§ Problem:
Rewrite the part of the material that opens with the line containing "4: (372, 1057)" and closes with the line containing "14: (778, 774)", both included, as a Markdown table with the columns Row and Line, omitting blank lines. Leave the pictures out of the table.

§ Extracted records:
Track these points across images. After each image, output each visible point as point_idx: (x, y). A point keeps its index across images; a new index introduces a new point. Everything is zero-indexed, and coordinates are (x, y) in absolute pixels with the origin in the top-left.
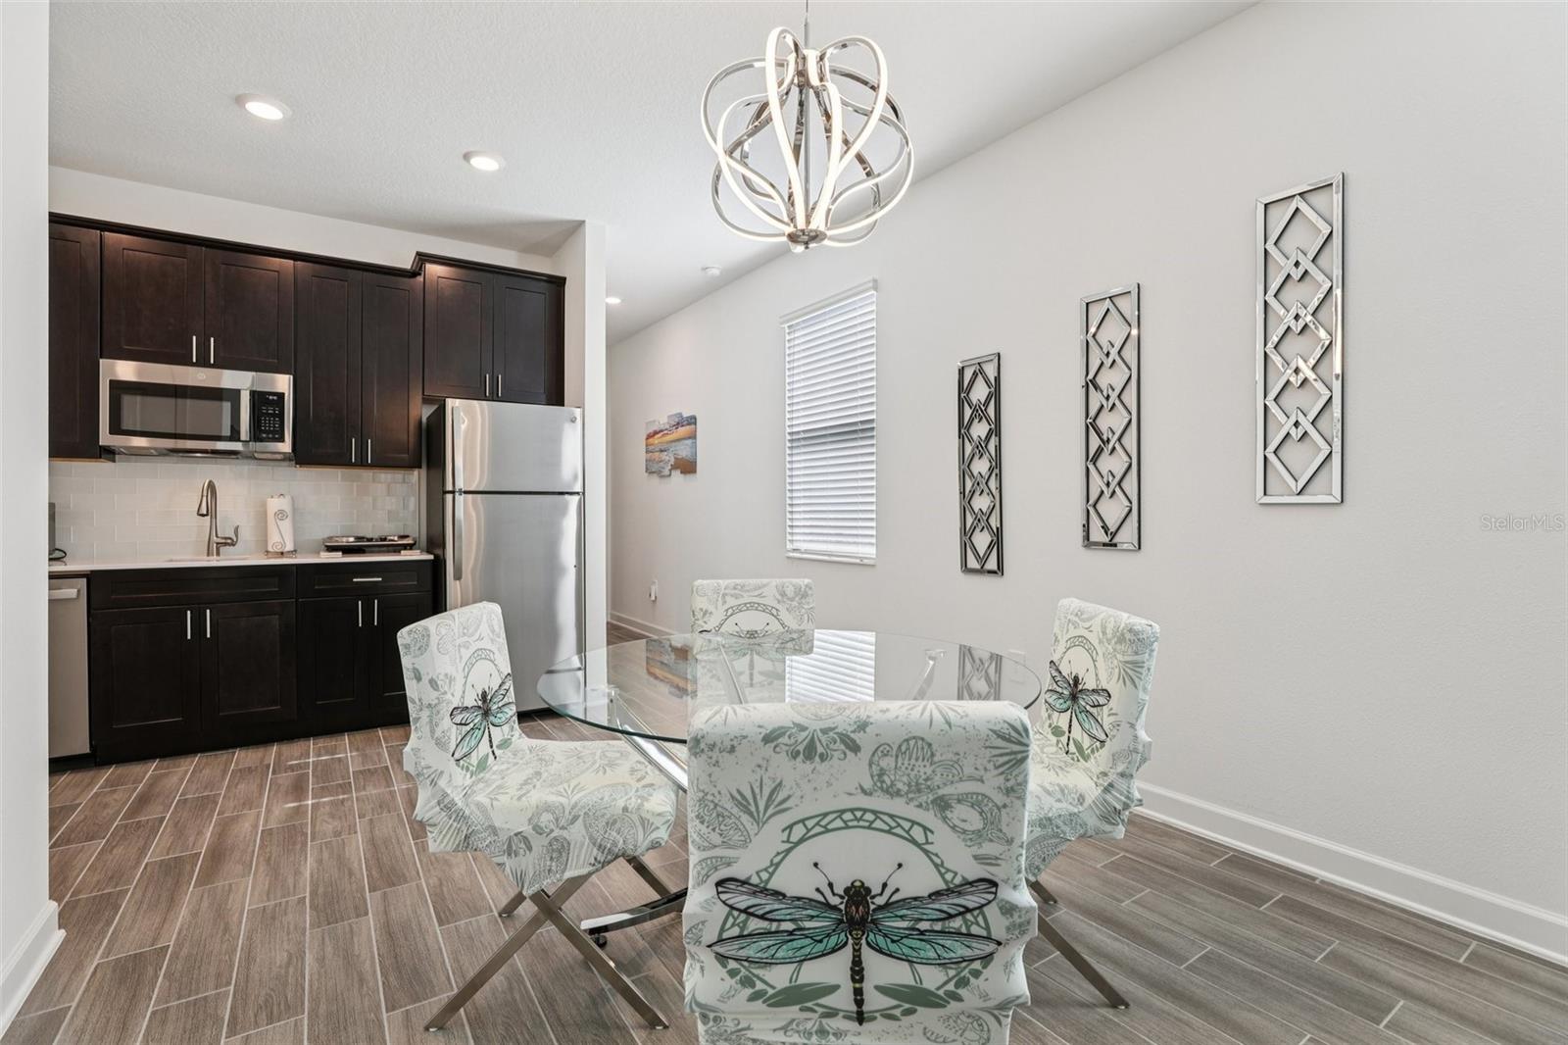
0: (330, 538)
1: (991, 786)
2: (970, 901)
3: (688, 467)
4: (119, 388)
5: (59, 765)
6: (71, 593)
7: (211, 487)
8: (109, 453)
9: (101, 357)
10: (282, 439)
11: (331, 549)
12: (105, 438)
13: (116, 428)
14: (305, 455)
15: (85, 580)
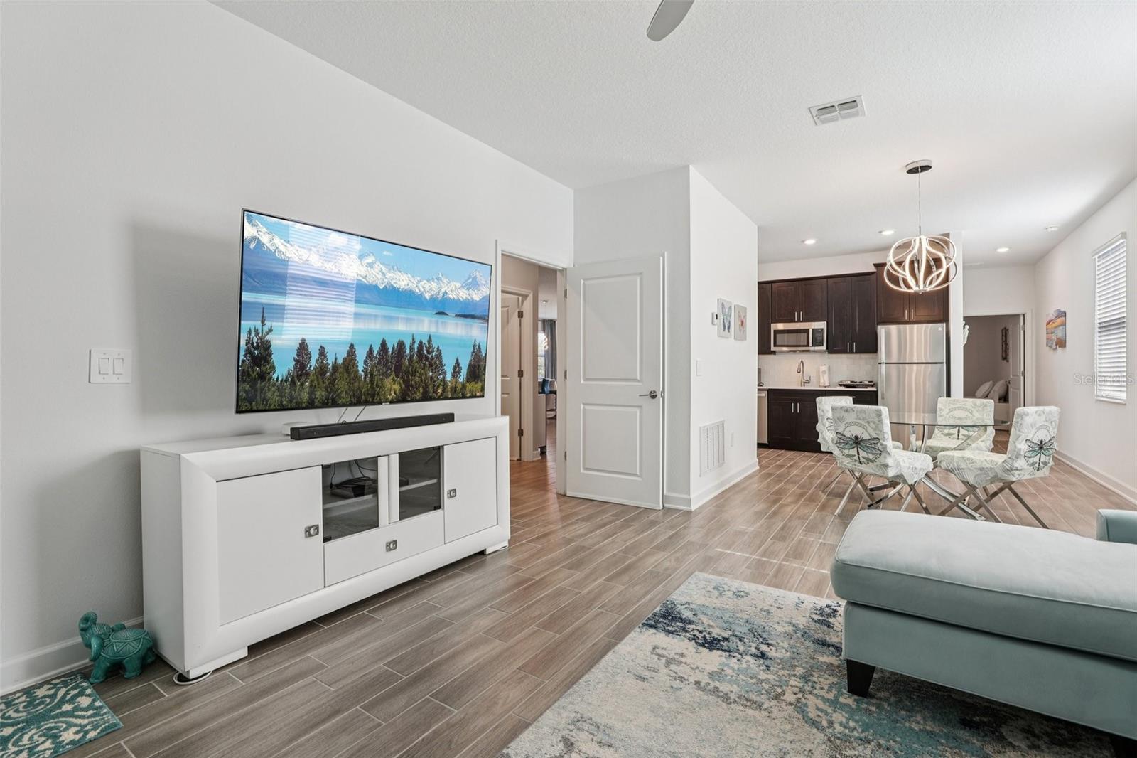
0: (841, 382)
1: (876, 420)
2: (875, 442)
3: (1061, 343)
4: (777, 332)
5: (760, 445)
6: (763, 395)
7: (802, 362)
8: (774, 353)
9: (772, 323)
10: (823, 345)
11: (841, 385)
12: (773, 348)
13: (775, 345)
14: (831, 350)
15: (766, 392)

---

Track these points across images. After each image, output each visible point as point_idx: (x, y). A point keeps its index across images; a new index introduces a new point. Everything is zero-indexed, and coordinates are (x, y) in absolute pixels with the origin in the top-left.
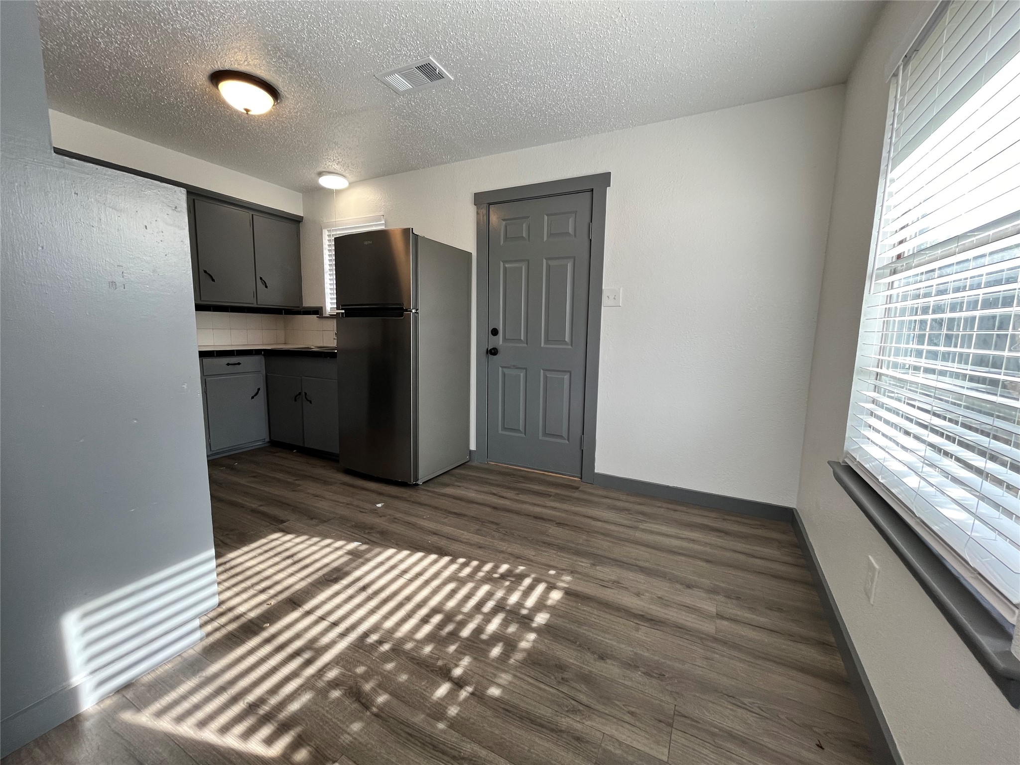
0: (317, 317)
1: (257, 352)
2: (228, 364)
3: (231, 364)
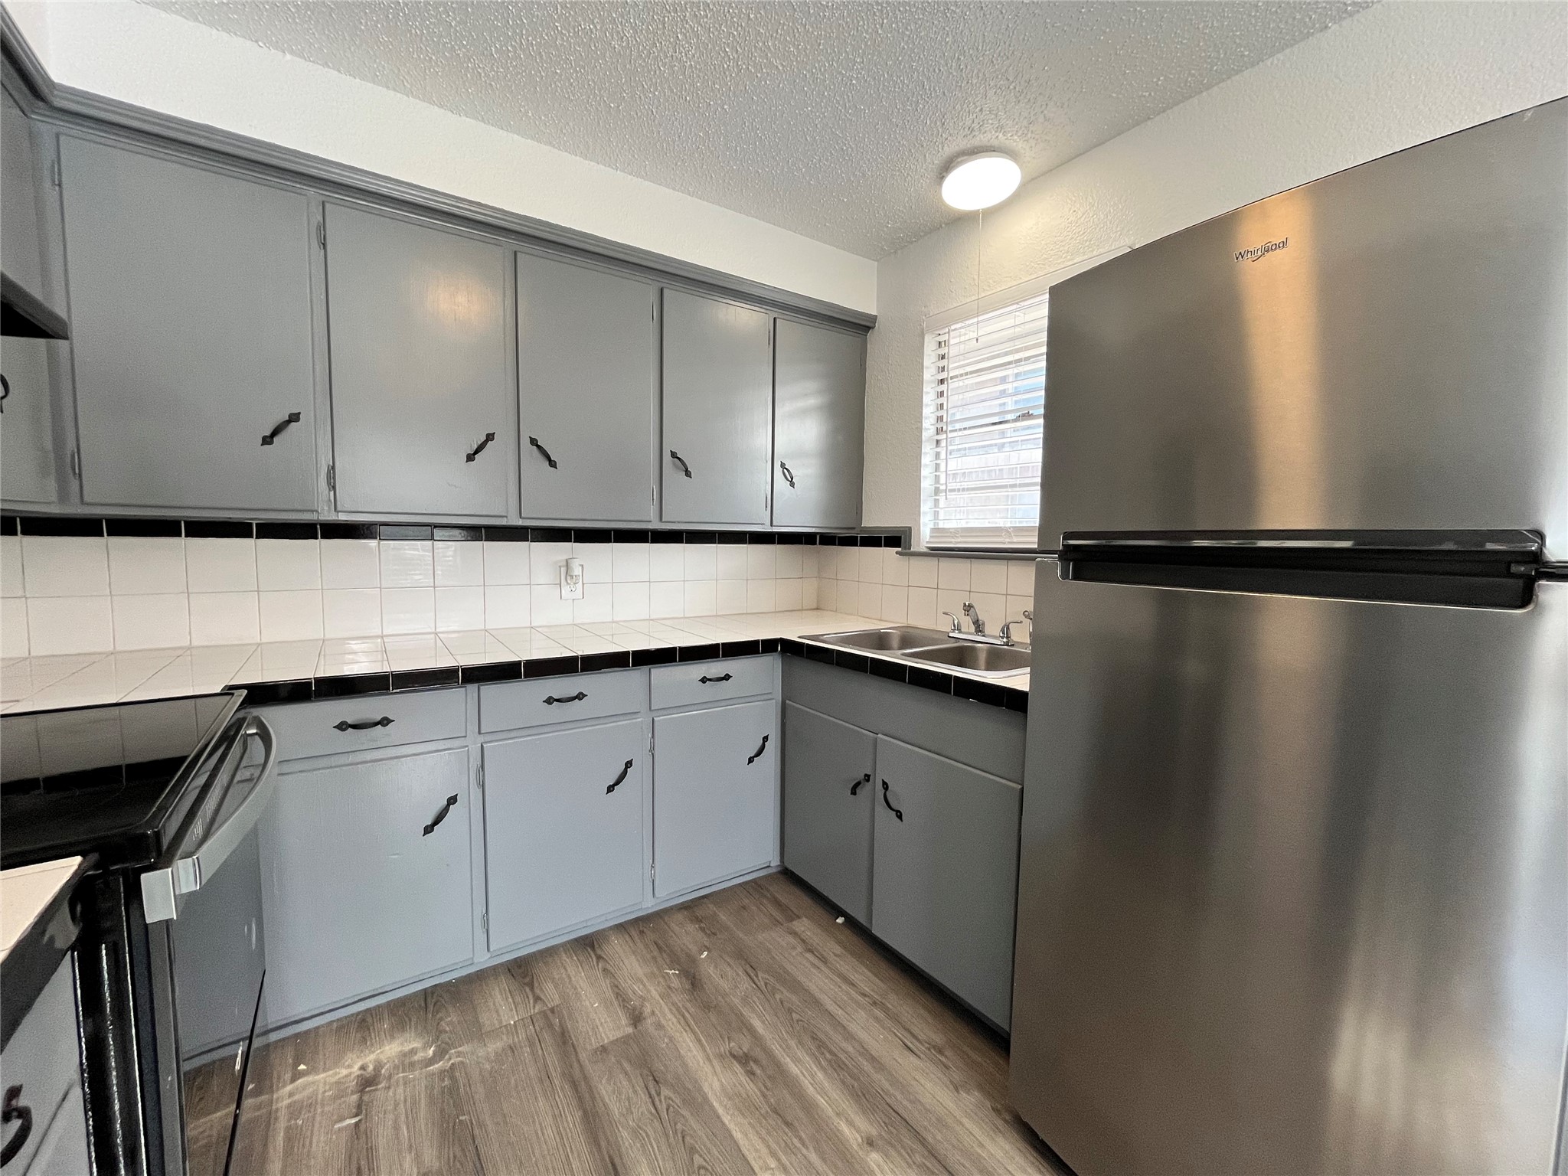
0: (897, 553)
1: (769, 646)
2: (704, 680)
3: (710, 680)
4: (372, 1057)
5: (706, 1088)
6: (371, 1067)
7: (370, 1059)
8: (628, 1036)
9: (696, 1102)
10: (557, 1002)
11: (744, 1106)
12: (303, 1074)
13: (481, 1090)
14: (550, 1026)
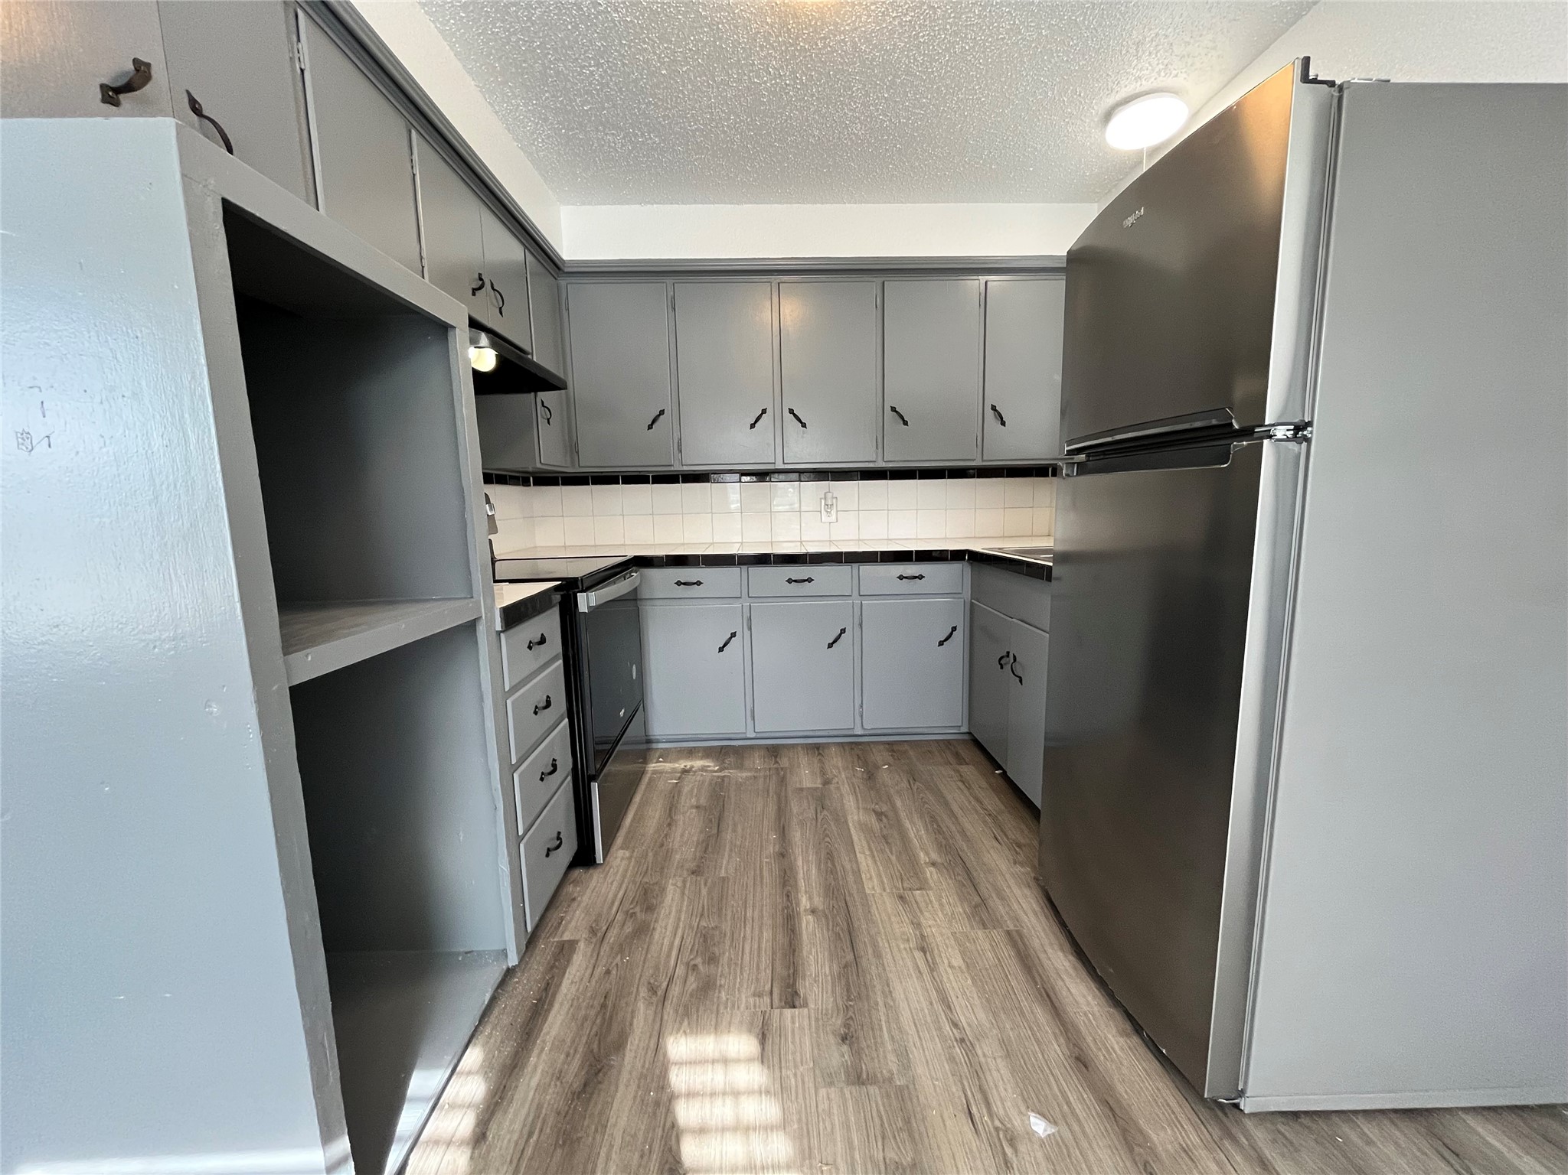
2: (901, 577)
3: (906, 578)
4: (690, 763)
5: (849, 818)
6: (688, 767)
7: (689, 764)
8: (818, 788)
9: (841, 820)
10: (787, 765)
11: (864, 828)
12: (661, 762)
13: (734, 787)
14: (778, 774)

---

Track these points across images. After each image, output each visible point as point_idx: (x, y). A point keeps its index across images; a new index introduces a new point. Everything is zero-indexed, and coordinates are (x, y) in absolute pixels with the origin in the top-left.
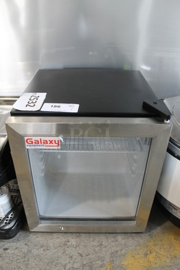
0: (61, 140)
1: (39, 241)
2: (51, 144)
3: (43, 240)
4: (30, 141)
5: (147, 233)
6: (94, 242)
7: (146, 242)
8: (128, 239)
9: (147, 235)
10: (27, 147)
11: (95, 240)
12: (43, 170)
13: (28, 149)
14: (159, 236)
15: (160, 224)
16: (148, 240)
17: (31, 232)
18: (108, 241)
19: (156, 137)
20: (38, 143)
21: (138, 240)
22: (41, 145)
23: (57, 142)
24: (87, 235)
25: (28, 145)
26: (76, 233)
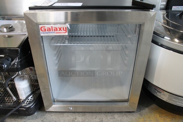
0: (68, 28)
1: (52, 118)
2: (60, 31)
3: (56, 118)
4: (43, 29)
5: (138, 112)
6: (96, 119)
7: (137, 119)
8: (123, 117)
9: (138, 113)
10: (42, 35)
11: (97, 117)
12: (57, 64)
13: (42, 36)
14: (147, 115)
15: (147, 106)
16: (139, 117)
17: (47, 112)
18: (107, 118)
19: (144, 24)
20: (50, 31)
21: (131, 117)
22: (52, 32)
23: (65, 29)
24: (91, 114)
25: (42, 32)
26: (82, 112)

§ Solution to this task:
| Row | Line |
|---|---|
| 1 | 4: (372, 1057) |
| 2 | 5: (706, 1088) |
| 3 | 6: (371, 1067) |
| 4 | 7: (370, 1059) |
| 5 | 8: (628, 1036) |
| 6 | 9: (696, 1102) |
| 7 | 10: (557, 1002) |
| 8 | 11: (744, 1106) |
| 9 | 12: (303, 1074) |
| 10 | 13: (481, 1090) |
| 11 | 14: (550, 1026) |
| 12 | 2: (901, 577) |
| 13 | 3: (906, 578) |
| 14 | 4: (690, 763) |
| 15 | 5: (849, 818) |
| 16 | 6: (688, 767) |
| 17 | 7: (689, 764) |
| 18 | 8: (818, 788) |
| 19 | 9: (841, 820) |
| 20 | 10: (787, 765) |
| 21 | 11: (864, 828) |
| 22 | 12: (661, 762) |
| 23 | 13: (734, 787) |
| 24 | 14: (778, 774) |